Frankie is a good daughter, a loyal best friend, and a model student, coasting through her final semester at an elite Catholic prep school in a wealthy Pittsburgh enclave. But acceptance to her dream college leaves her unmoored. When a classmate takes his life after posting a cryptic message about Woolf Whiting—a former student hockey player who died in a presumed suicide years earlier—Frankie and her best friend, Shiv, decide to investigate Woolf’s death as part of their journalism class project.
As the community mourns, a muffled conversation between Frankie's mom, who teaches history at the school, and the priest who teaches her philosophy class draws the girls further into unraveling the mysterious life and death of Woolf. Frankie speaks to his sister, now a high-powered lawyer in New York; his former girlfriend, who Woolf's mother is convinced knows more about his death than she has revealed; and his best friend. As she does, she discovers much more than she expected about the history of her supposed elite education—and the truth about her own past.

Task: Restate the book summary starting with "Frankie is a" and going on through "journalism class project.", swapping "Pittsburgh" for "Cleveland". The items after this book summary are separate material.

Material shown:
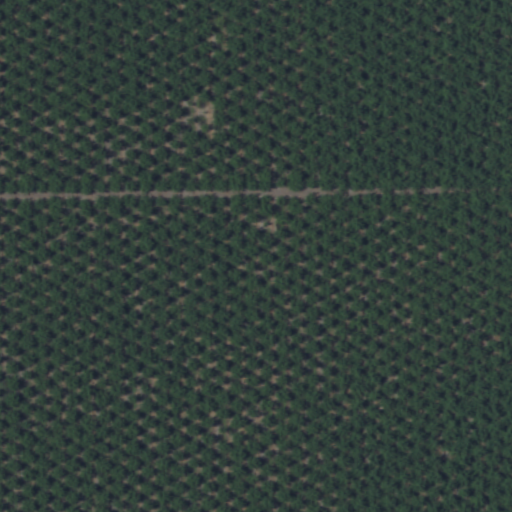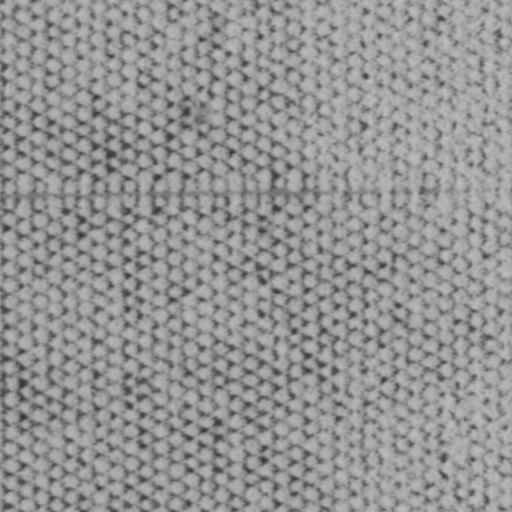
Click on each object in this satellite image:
crop: (255, 255)
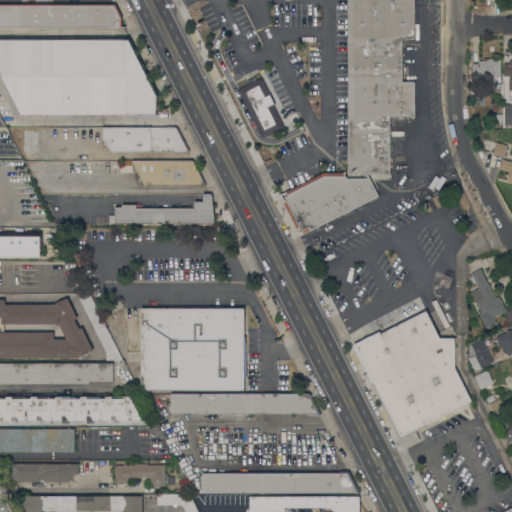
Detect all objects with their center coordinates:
building: (58, 14)
building: (59, 15)
road: (483, 23)
road: (241, 43)
road: (289, 68)
building: (485, 68)
building: (488, 69)
building: (508, 69)
road: (327, 71)
building: (507, 71)
building: (75, 76)
building: (76, 76)
building: (376, 79)
building: (260, 107)
building: (261, 107)
building: (494, 109)
building: (362, 111)
building: (507, 113)
building: (495, 118)
road: (457, 128)
building: (142, 138)
building: (143, 139)
building: (29, 143)
building: (31, 144)
building: (500, 148)
building: (499, 149)
road: (136, 154)
building: (126, 167)
building: (506, 167)
road: (421, 169)
building: (506, 169)
building: (167, 172)
building: (168, 173)
road: (6, 198)
building: (325, 198)
building: (166, 213)
building: (165, 214)
road: (5, 223)
road: (6, 230)
road: (508, 230)
building: (20, 245)
building: (20, 246)
road: (251, 254)
road: (421, 254)
road: (277, 255)
road: (231, 265)
road: (99, 271)
road: (177, 291)
road: (67, 295)
building: (484, 297)
building: (486, 299)
building: (101, 328)
building: (40, 330)
building: (41, 331)
road: (463, 339)
building: (505, 341)
building: (506, 342)
building: (192, 348)
building: (193, 349)
building: (477, 352)
building: (479, 354)
building: (511, 364)
building: (511, 365)
building: (56, 371)
building: (56, 372)
building: (412, 372)
building: (413, 373)
building: (482, 378)
building: (484, 379)
road: (47, 386)
building: (490, 398)
building: (241, 402)
building: (243, 403)
building: (497, 406)
building: (68, 408)
building: (68, 408)
building: (505, 422)
road: (483, 424)
building: (508, 434)
building: (37, 439)
building: (37, 439)
road: (190, 449)
road: (70, 454)
road: (404, 459)
building: (44, 471)
building: (43, 472)
building: (140, 472)
building: (143, 473)
building: (275, 481)
building: (278, 483)
road: (42, 488)
road: (507, 492)
building: (177, 501)
building: (82, 502)
building: (302, 502)
building: (304, 503)
road: (400, 510)
building: (507, 510)
building: (508, 510)
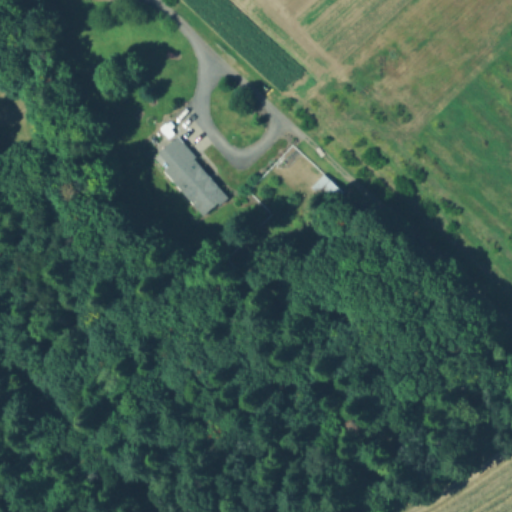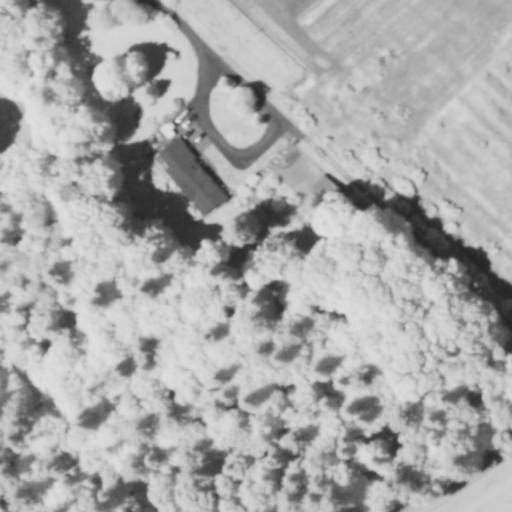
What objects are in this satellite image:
crop: (396, 108)
road: (218, 145)
building: (191, 172)
building: (188, 178)
building: (325, 190)
crop: (457, 483)
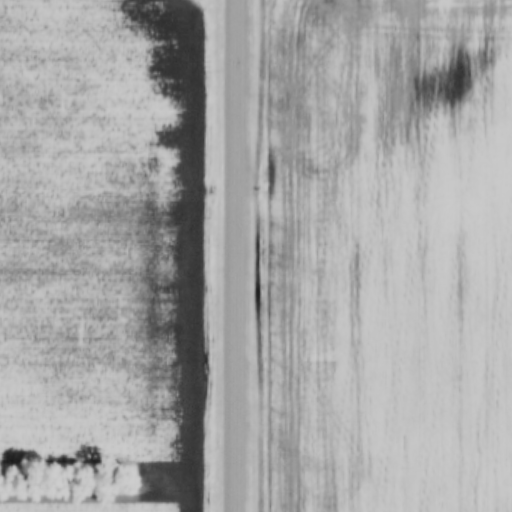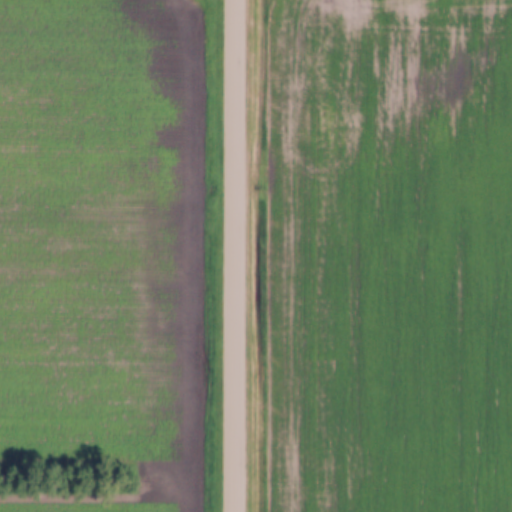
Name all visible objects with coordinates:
road: (234, 256)
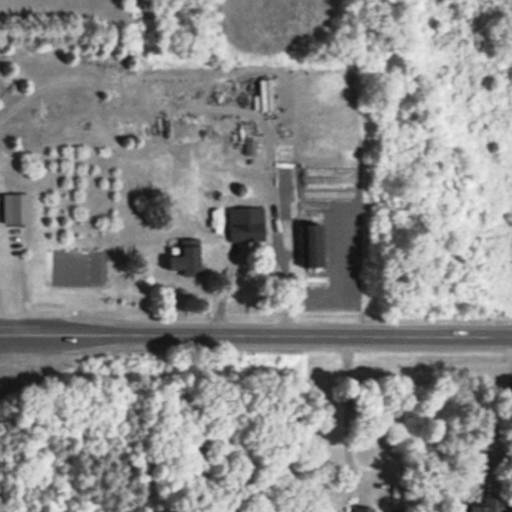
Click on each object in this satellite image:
building: (249, 147)
building: (15, 208)
building: (245, 224)
building: (310, 245)
road: (256, 249)
building: (185, 258)
road: (255, 338)
road: (493, 427)
road: (349, 468)
building: (488, 505)
building: (362, 509)
building: (395, 511)
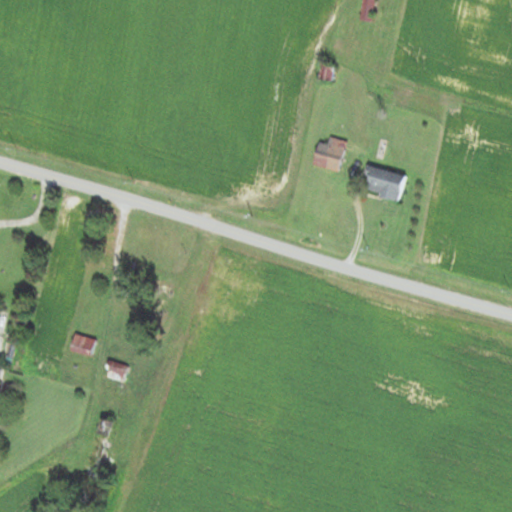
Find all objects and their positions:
building: (367, 10)
building: (331, 154)
building: (385, 183)
road: (255, 241)
building: (84, 345)
building: (118, 370)
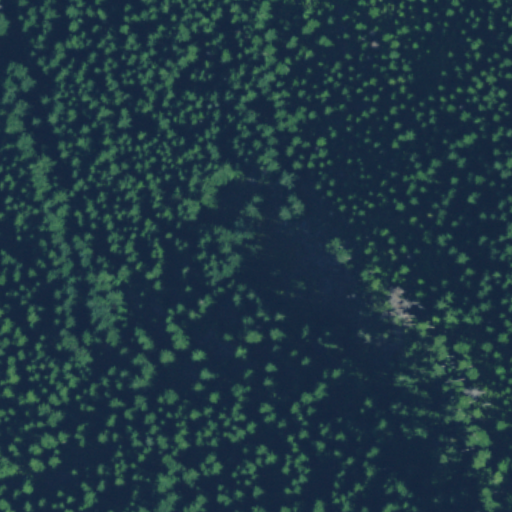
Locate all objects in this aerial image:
road: (32, 344)
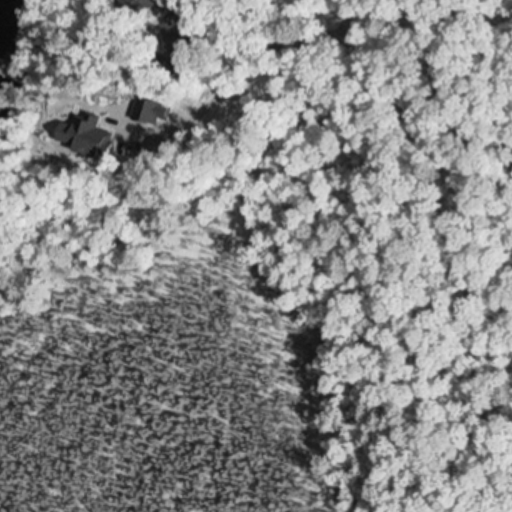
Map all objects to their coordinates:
building: (145, 5)
road: (356, 37)
building: (154, 114)
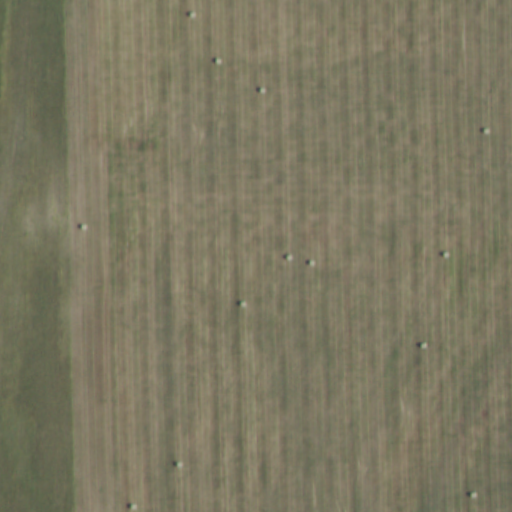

Response area:
Frankie is a good daughter, a loyal best friend, and a model student, coasting through her final semester at an elite Catholic prep school in a wealthy Cleveland enclave. But acceptance to her dream college leaves her unmoored. When a classmate takes his life after posting a cryptic message about Woolf Whiting—a former student hockey player who died in a presumed suicide years earlier—Frankie and her best friend, Shiv, decide to investigate Woolf’s death as part of their journalism class project.